Twenty more complaints of inappropriate behavior by Kevin Spacey have been disclosed by the Old Vic, the famed London theater where the actor served as artistic director, according to a report released on Thursday. These allegations join a growing list of accounts, including actor Anthony Rapp’s initial allegation to Buzzfeed that Spacey made a sexual advance on him when Rapp was only 14, House of Cards employees’ descriptions of a “toxic” work environment, and previous allegations of sexual misconduct at the Old Vic. (Spacey apologized for “inappropriate drunken behavior” and came out as gay in a problematic statement following Rapp’s allegations, but has not made public comment since Nov. 2, when his publicist announced he was seeking treatment.)

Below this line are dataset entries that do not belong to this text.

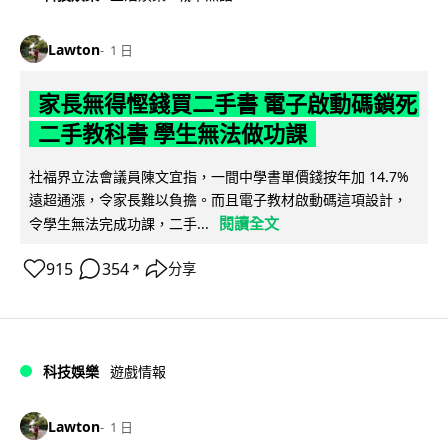
Lawton
1 日
家長無得慳錢買二手書 電子啟動碼鎖死
二手教科書 學生無法做功課
社福界立法會議員陳文宜指，一間中學書單價錢按年加 14.7%
遠超通漲，令家長難以負擔。而且電子教材啟動碼這項設計，
閱讀全文
令學生無法完成功課，二手...
915
354
分享
↗
科技娛樂
遊戲情報
Lawton
1 日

Spacey was appointed the artistic director of the Old Vic in 2004, and remained in the position until 2015. According to the investigation the theater hired an outside law firm to conduct after Spacey’s pattern of harassment came to light, he allegedly used his involvement with the venue to harass 20 men (none of them minors) between 1995 and 2013. (The Old Vic’s statement was careful to note that they had not confirmed the veracity of the claims against Spacey, who did not participate in the investigation.) Per the BBC, more than half of the incidents allegedly occurred within the theater. Only one of the men came forward to the theater with his concerns at the time; the investigation pointed to Spacey’s star power and an unclear code of conduct as contributing to a culture of silence.
In a statement released on October 31, the day after Rapp’s story made headlines, the Old Vic said it was “deeply dismayed” by Spacey’s alleged behavior and opened up a confidential email address through which victims could come forward. But days later, an article published in the Guardian suggested the theater had been complicit in the actor’s misconduct. “We were all involved in keeping it quiet. I witnessed him groping men in all sorts of different situations,” said an anonymous ex-employee of the theater. Similarly, former intern Rebecca Gooden commented, “I am honestly sickened that the theater has chosen to plead ignorance.”
In today’s press statement, the theater said it “truly apologizes for not creating an environment or culture where people felt able to speak freely” and laid out new policies to prevent future harassment, including “guardians” who would “champion best practice” and serve as a first point of contact and set out more transparent cultural expectations.